第6話:続・陰鬱とした教室にてⅡ

 チャイムが鳴るとしっかり自分の机に戻ったギャルたちに、教師は露骨にイヤな表情をしていたけど、特に何も言うことはなかった。


 生まれつきド派手な絢莉の容姿のことを強く言えない教師は、現代日本の高校においてはあまりにも古臭すぎる校則をギリギリでライン越えしているギャルたちを表立って非難できないのだろう。校則というのは、生徒の規律を守るためにあるもんじゃない、教師が生徒を理不尽に縛り付ける免罪符のためにあるんだ。


「先生なんてワタシよりちょっと先に生まれてきただけじゃない。どうしてちょっと年上ってだけでそんなにエラソーにできるのよ」


 とは、絢莉の極論、あるいは暴論だ。


 そういえば、少し前に、自分こそが正義だと勘違いしている体育教師が大学時代の後輩と一緒に、絢莉をわからせようとしたらしいけど、どうやらエロ同人誌的な展開にはならなかったみたいだ。俺達の知らないところで何が起きていたのかは想像に難くない。


 結局大きな事件にはしなかったみたいだけど、数日ぶりに姿を見せた正義の体育教師は、全身包帯まみれで、普段の力に物を言わせた横柄な態度は消え失せてすっかり委縮しきっていた。これにはさすがにざまあという他なかった。


「九織瀬 絢莉は校則違反していない」


 なんとなく、そういうお達しが校内に暗黙の内に広がっていったのは、絢莉の力づくの反論と、それともうひとつ要因があった。まあ、全てを力でねじ伏せるあのやり方は賛否あるだろうなとは思っている。

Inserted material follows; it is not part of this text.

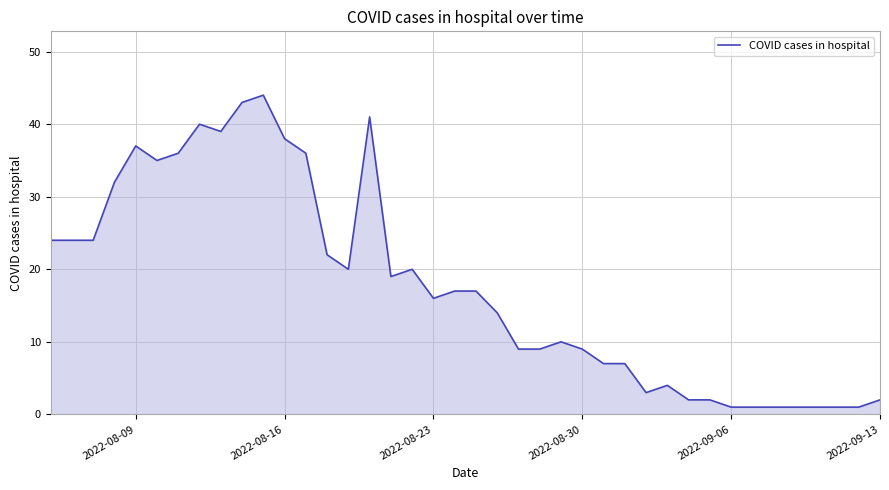

What is the greatest value displayed?

44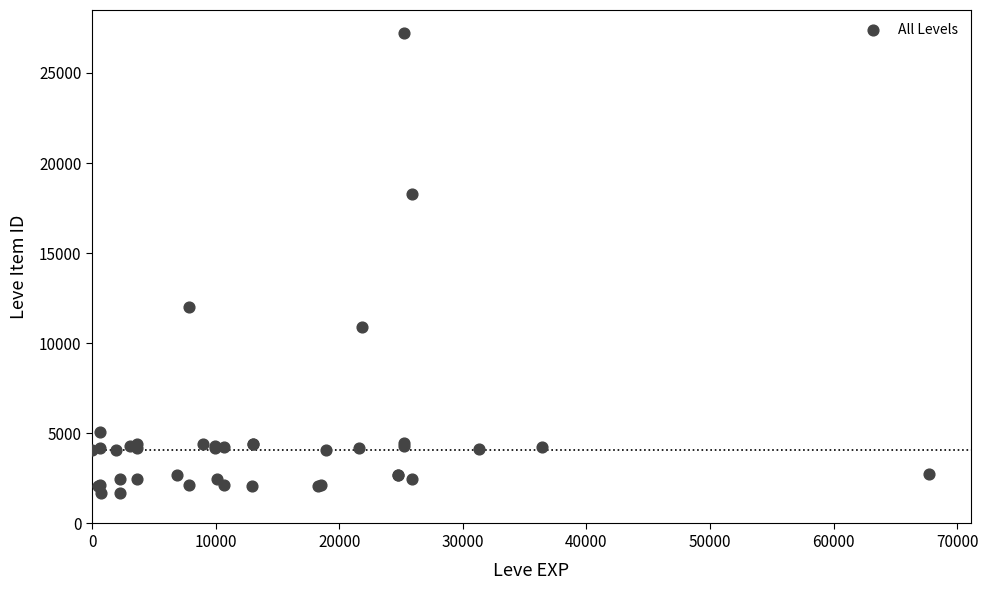

What Y value in the scatter plot is closest to 14448?

12018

 とにかく、そんなことがあっても、不思議と離れていかないのがギャルの生態の謎のひとつだ。というか、もしかしたら、ギャルはギャルで体育教師からセクハラ紛いの生活指導とか嫌がらせをされていたのかもしれない。


「ほら、あーしらって見た目だけで判断されっからさ、勉強だけはしっかりしないとさ」


「そーそー、成績いいとさー、教師も親も何も言わないからね」


「将来やりたいこともあるしねー、知識ってガチ大事」


「みんな、お願いだからワタシにも勉強教えて!」


 絢莉も含めてギャルがみんな真面目に授業を受けている絵面はなんとなくシュールだと思う。これで、(絢莉を除いた)ギャルみんな成績や授業態度についてはわりと悪くないもんだから教師も何も言えないのであろう。ギャルって一体何なんだろう、俺が思ってたギャルとは違うんだが。

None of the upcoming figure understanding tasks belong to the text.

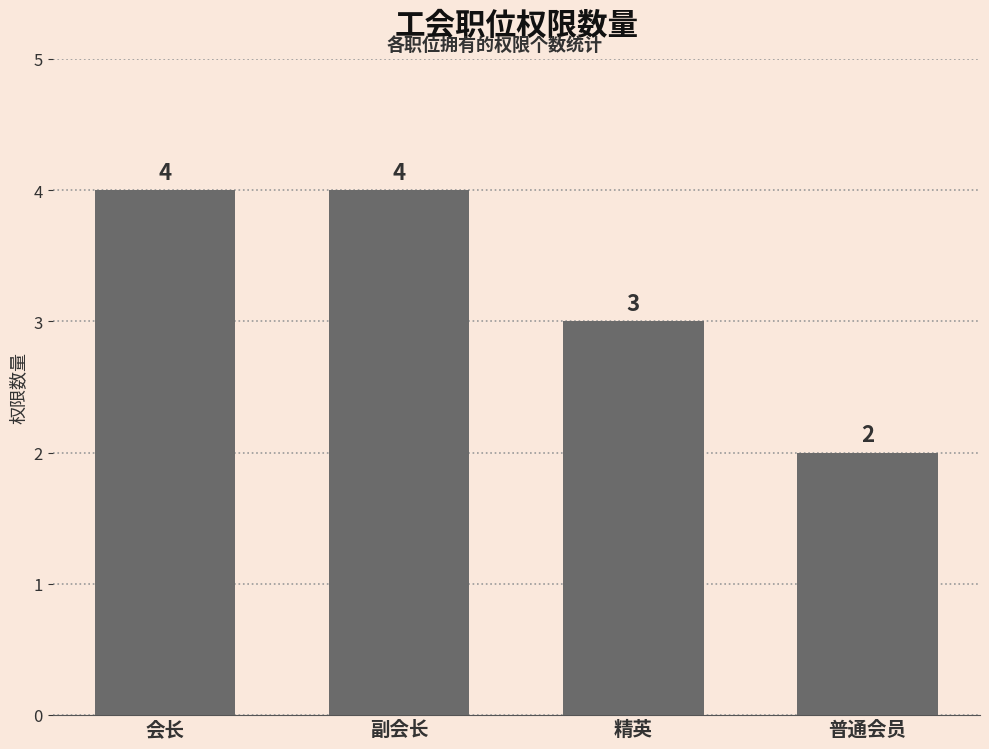

What is the approximate value at 精英?

3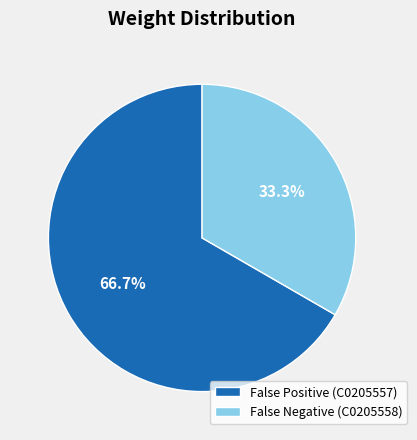

What percentage is NOT represented by False Negative (C0205558)?

66.7%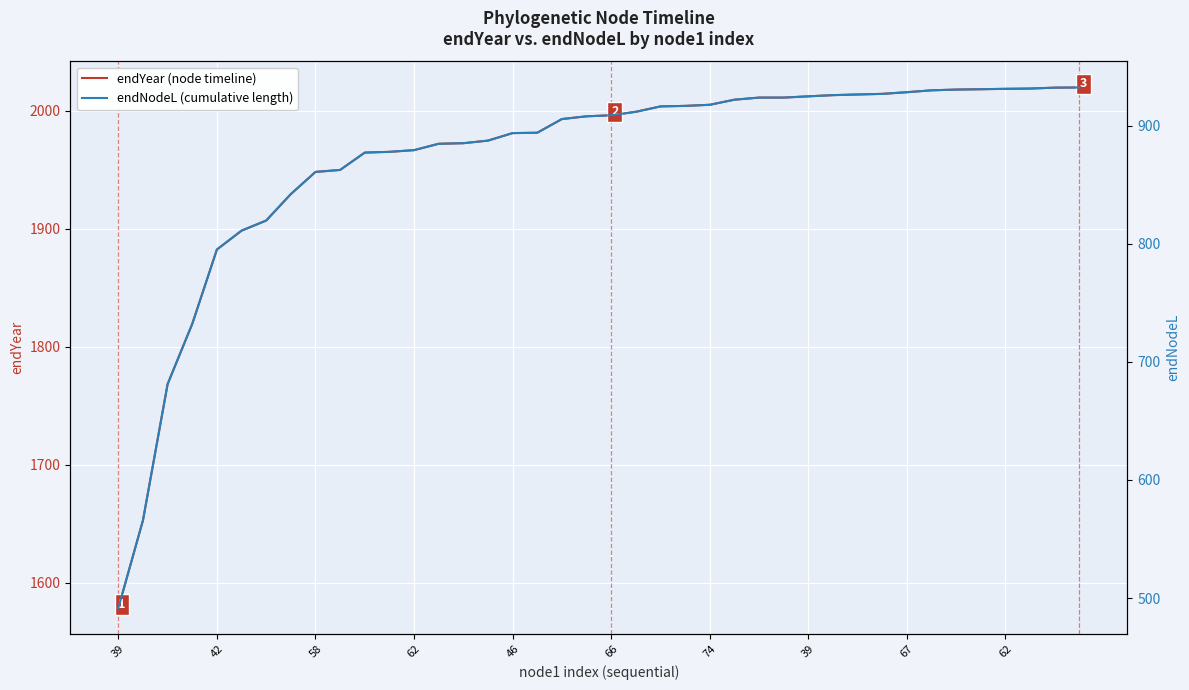

Is it true that endYear (node timeline) equals 1353.7 at 39?

False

 そして、こうなると、ギャルじゃないクラスでも目立たない地味な真面目系女子の立つ瀬がない。これ以上メガネと真面目と学力以外のアイデンティティを揺らがせてしまうのはやめたげてよ。おい、めっちゃ睨んでるぞ。


 ……いや、というか、もうクソほどどうでもいいホームルームどころか学校での様子のことなんてこれ以上はもういいだろう。俺はずっと、このまま知りたくなかった新事実から立ち直れずに机に突っ伏したままだし、絢莉はちゃんと授業を受けて、合間には楽しそうにクラスのギャルとおしゃべりしている。


 こうして、学校での一日は特に何も起きることなく、平穏無事に過ぎていく。どうやら、絢莉は今日のカラオケの誘いは、バイトを理由に断ったみたいだ。一方の俺は、誰からも何も話しかけられず、誰からも気付かれることすらもなくのそりと下校する。


 だから、世界観なんてそうそう変わらない。


 特に、ほとんどコミュニティが完成されて、編成の余地がほとんどない閉鎖空間である学校に関しては、変なことをしでかさないように必死に息を止めていることで精いっぱいだ。ちょっとでも吐き出したら、この息苦しくて平和な高校生活が完全に終わってしまう。

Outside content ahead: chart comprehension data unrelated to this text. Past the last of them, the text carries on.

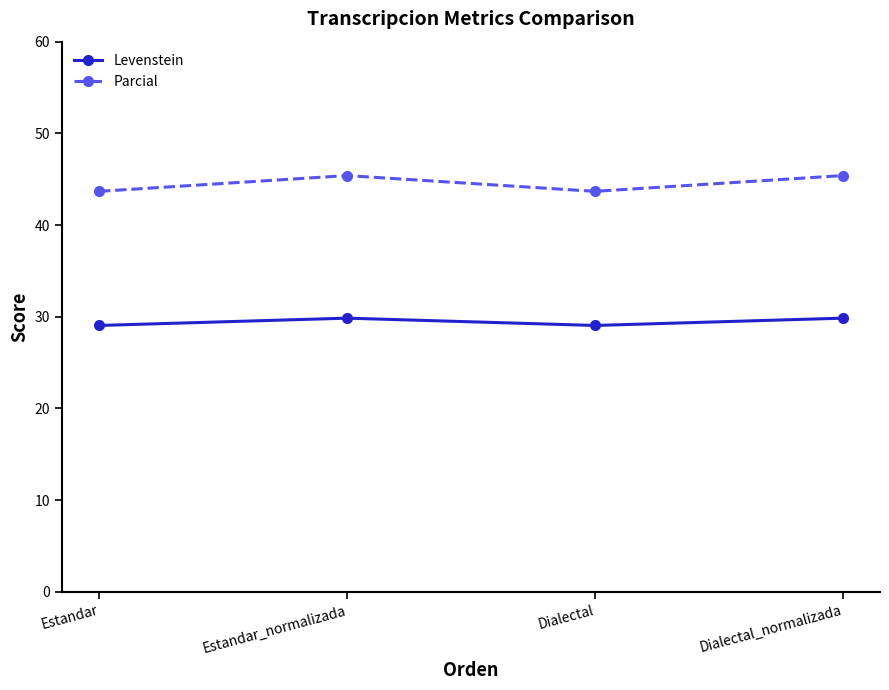

Which series has the largest range (max minus min)?

Parcial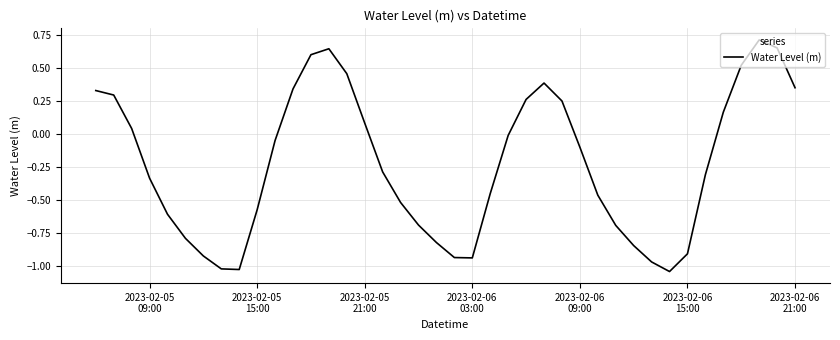

What is the difference between the maximum and minimum values?

1.8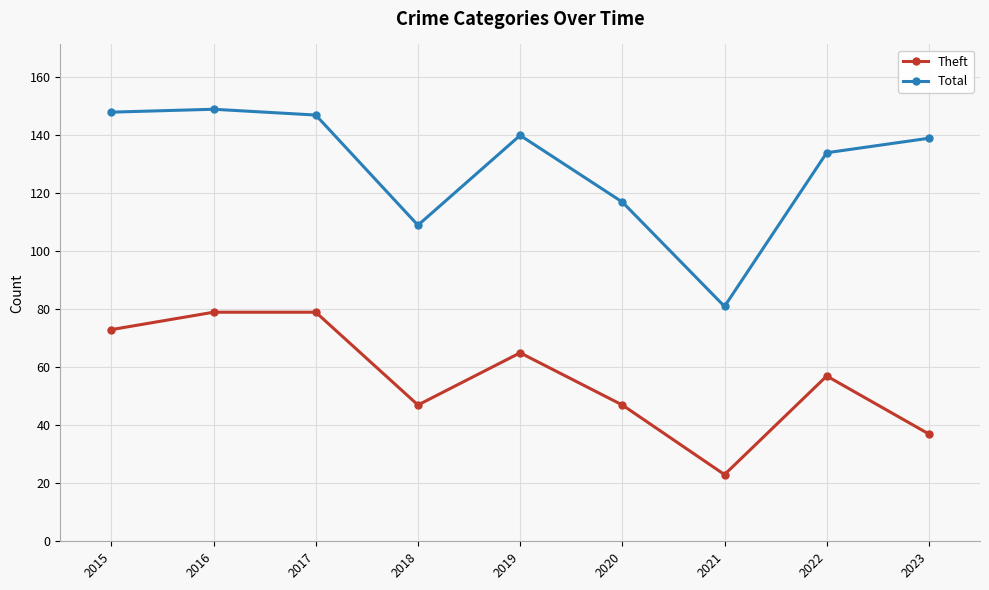

What is the value of the Theft point at the 6th from the left?

47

 もしやるならば、さりげなく、少しずつ、誰にも気付かれないように、だ。ま、そんなことしている間に卒業しちまうだろうし、結局このしょーもない世界観に呑み込まれて消えてしまうだろう。


 それじゃあ、遅すぎる。もしかして詰んでるか? いや、そんなことはないはずだ。


 そうじゃなきゃ、九織瀬 絢莉の世界観をきちんとマッチさせなければ、この呪いはずっと続いてしまう。


 ほら、学校なんかにいたって世界観は変えようもないじゃないか。